Mr. Dewan dashed off a TikTok video on the strategy in October. His slide was all white, with black text reading “REALLY IMPORTANT WORK MEETING” centered on the screen. “Just hit ’slideshow,’ and you’re good,” he says to the audience as he flashes a thumbs-up.

The tutorial got more than 10 million views and drew more than 1,600 comments.

“Explains why I see people presenting for 5 hours,” one responder cracked.

“And this is why the people that HAVE to be in office are asking for more money,” another wrote.

Mr. Dewan wouldn’t necessarily recommend his maneuver. Using it too much is probably a sign the worker should get a new job, he says.

When Mohamed Abbas’s job went remote early in the pandemic, the management assistant liked the idea of being at his home in Barstow, Calif., collecting pay of $27 an hour.

Then friends in the IT department shared some bad news. Work computers would shut down if left inactive for more than 10 minutes. Bosses would know who was away from their desks.

That irked Mr. Abbas. His responsibilities included setting up training for new employees, coordinating calendar invites for meetings and handling travel vouchers. Sometimes there was none of that to do, he says, yet “they still wanted us logged on. It didn’t make any sense.”

Mr. Abbas wrapped the cord of his computer mouse around a rotating desk fan. Its motion kept the mouse moving and prevented his computer from shutting down. “I logged on, went to the gym,” he says.

Another time, Mr. Abbas says, he opened the notes application and placed a lock on the keyboard over the letter C. The page filled up with row after row of the letter while he stepped out.

For workers who aren’t as handy, mouse jigglers are for sale on Amazon. “Push the button when you’re getting up from your desk and the cursor travels randomly around the screen—for hours, if needed!” says one review.

Employees who go to the office also are sharing tips for dealing with productivity-focused bosses. “A desk covered with papers makes it look like you’re in the middle of 5 things at once,” advises a Reddit thread.
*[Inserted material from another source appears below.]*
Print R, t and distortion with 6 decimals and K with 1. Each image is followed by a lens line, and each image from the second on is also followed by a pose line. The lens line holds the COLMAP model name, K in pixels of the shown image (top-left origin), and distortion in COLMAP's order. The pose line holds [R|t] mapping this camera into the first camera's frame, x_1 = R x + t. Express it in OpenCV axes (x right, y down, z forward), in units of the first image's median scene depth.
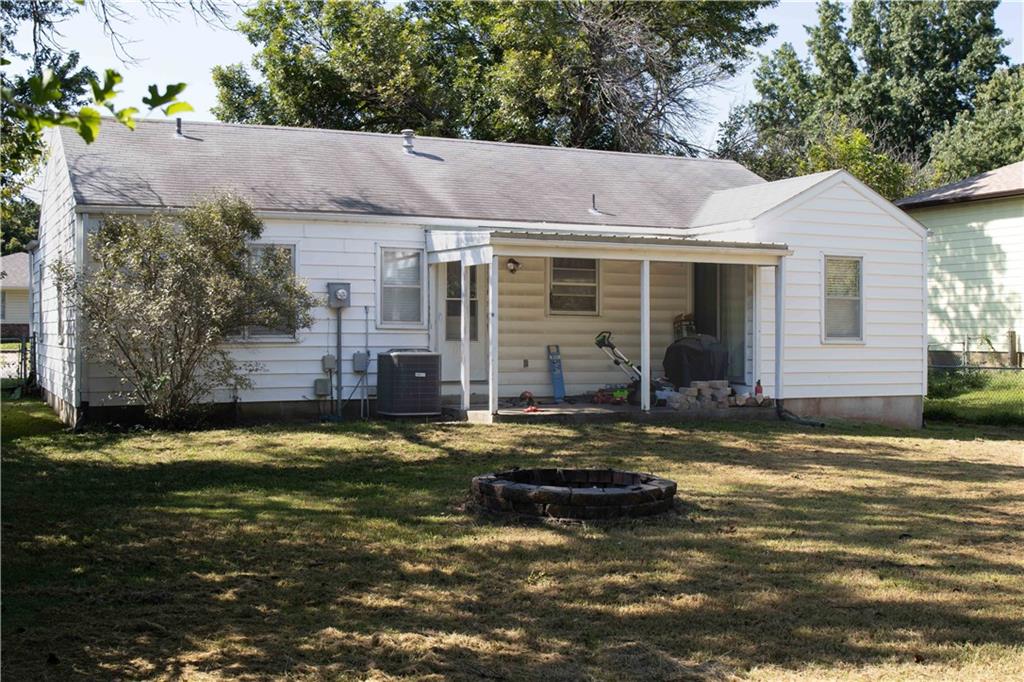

What annoyed Ma Treeka Rogers, when she was a sales manager at fashion retailer Forever 21 in Dallas, was that when employees like her were taking 10 minutes in the break room, “the managers would just keep interrupting you with questions about work.”

So she stacked her breaks on top of her half-hour lunch to make a nice stretch of time, then sat in her car and watched “Grey’s Anatomy.”
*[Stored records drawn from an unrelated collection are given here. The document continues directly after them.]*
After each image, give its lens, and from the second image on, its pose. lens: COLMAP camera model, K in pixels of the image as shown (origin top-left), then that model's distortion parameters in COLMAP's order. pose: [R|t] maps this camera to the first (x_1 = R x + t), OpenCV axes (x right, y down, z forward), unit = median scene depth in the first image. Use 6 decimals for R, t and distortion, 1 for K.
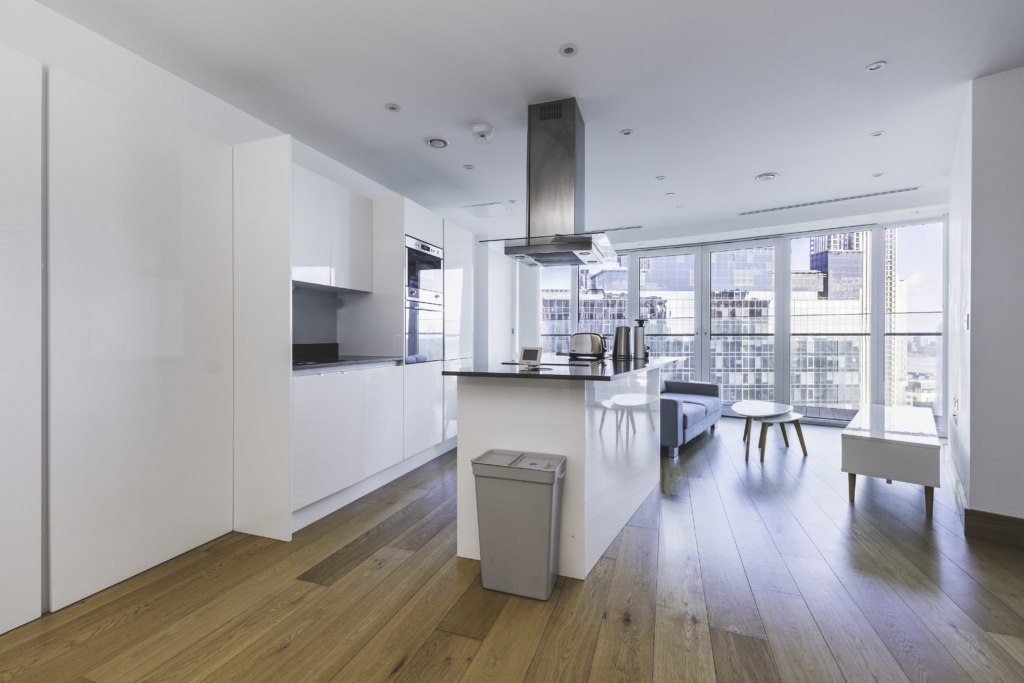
lens RADIAL K [[438.4, 0, 509.2], [0, 438.4, 339.9], [0, 0, 1]] dist [0.006873, -0.002505]
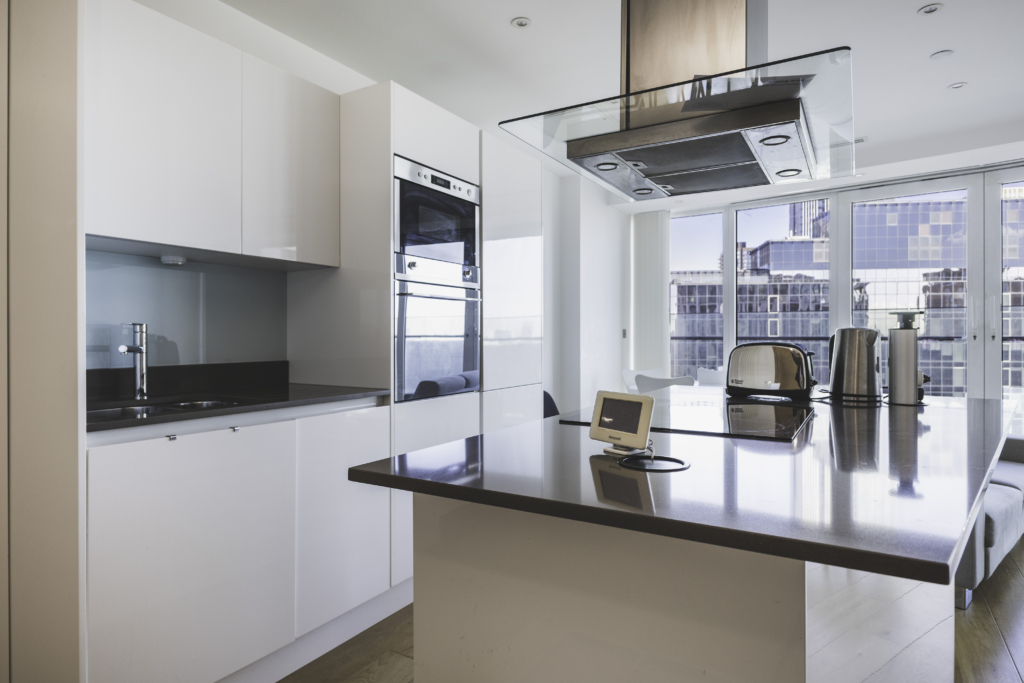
lens RADIAL K [[584.4, 0, 509.5], [0, 584.4, 338.5], [0, 0, 1]] dist [0.003921, -0.004327]
pose [[0.979092, -0.000411, -0.203418, 0.007881], [-0.000648, 0.999987, -0.005142, -0.003622], [0.203417, 0.005167, 0.979079, 0.072582]]
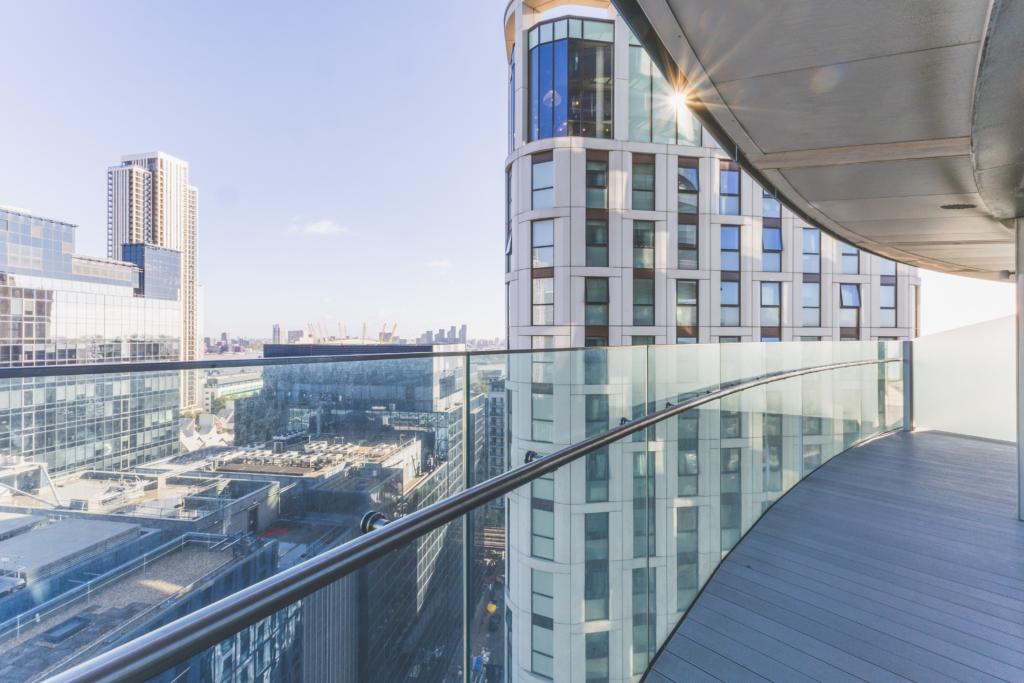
lens RADIAL K [[438.4, 0, 511.7], [0, 438.4, 336.9], [0, 0, 1]] dist [0.006873, -0.002505]
pose [[0.215083, 0.001280, 0.976595, 0.048723], [0.006389, 0.999976, -0.002717, -0.026135], [-0.976575, 0.006824, 0.215069, 0.470652]]
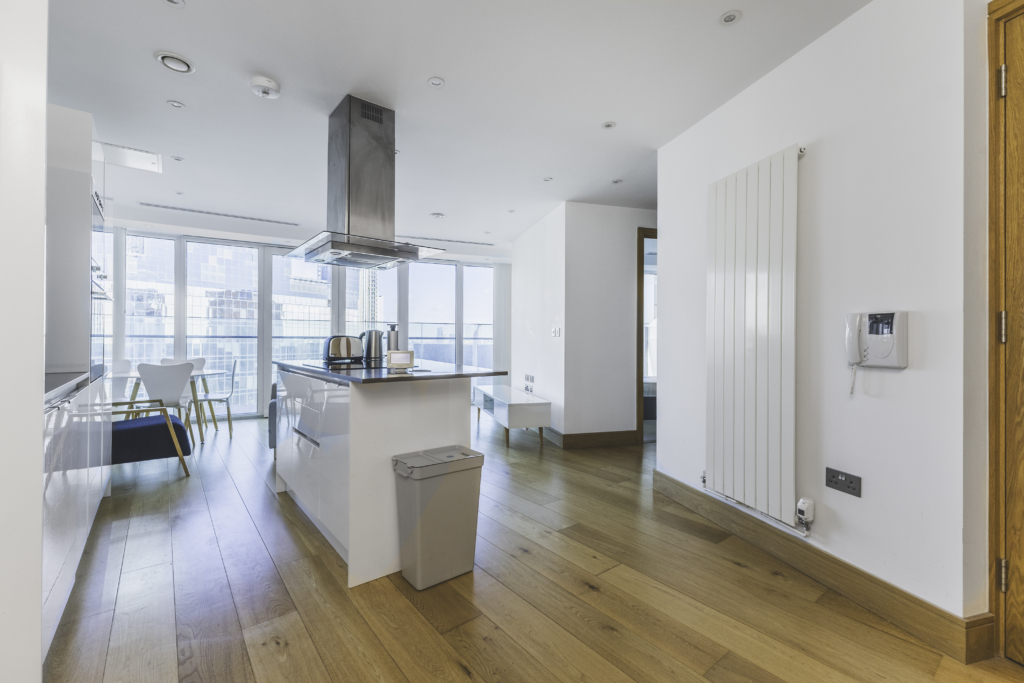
lens RADIAL K [[438.4, 0, 511.0], [0, 438.4, 341.0], [0, 0, 1]] dist [0.006873, -0.002505]
pose [[0.522919, 0.001524, 0.852381, -0.094100], [0.000801, 0.999997, -0.002279, -0.000427], [-0.852382, 0.001875, 0.522916, 0.034507]]
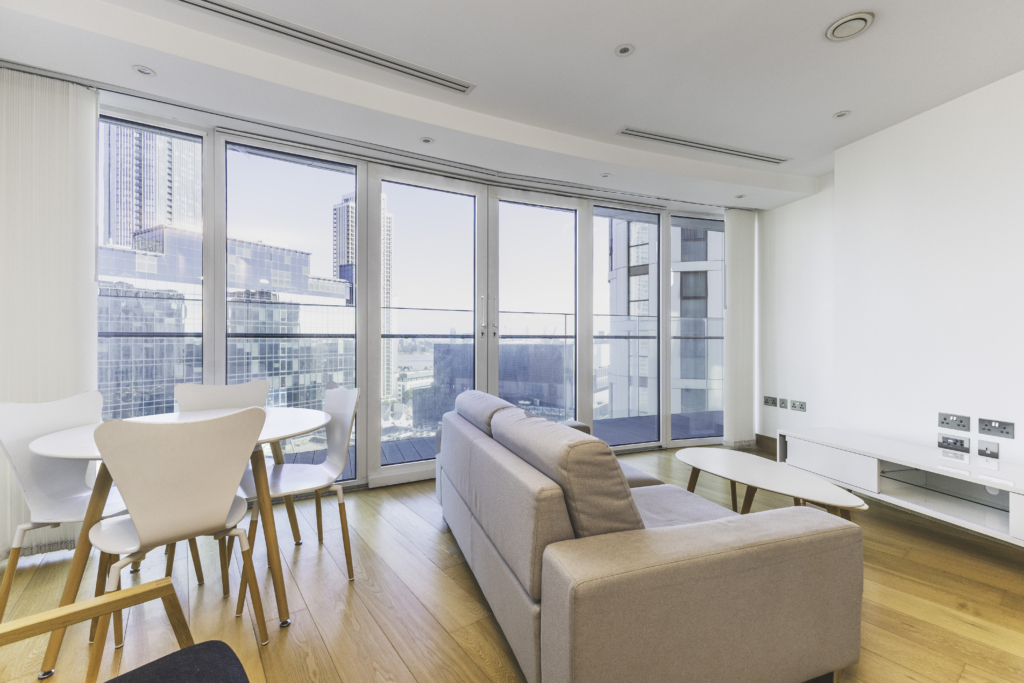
lens RADIAL K [[438.4, 0, 510.0], [0, 438.4, 339.3], [0, 0, 1]] dist [0.006873, -0.002505]
pose [[0.548091, 0.000966, 0.836418, -0.013945], [0.004743, 0.999980, -0.004263, -0.002045], [-0.836406, 0.006303, 0.548075, 0.251496]]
The first rule of all such strategies is to keep them quiet, to stay employed while looking for a new job, says Leigh Henderson, a human-resources executive in San Antonio who moonlights as an online coach.

Years ago, back from a vacation to a job she had quietly quit, she found 800 emails in her inbox. She deleted them all, on the assumption that if any were important, people would resend. Only a few did.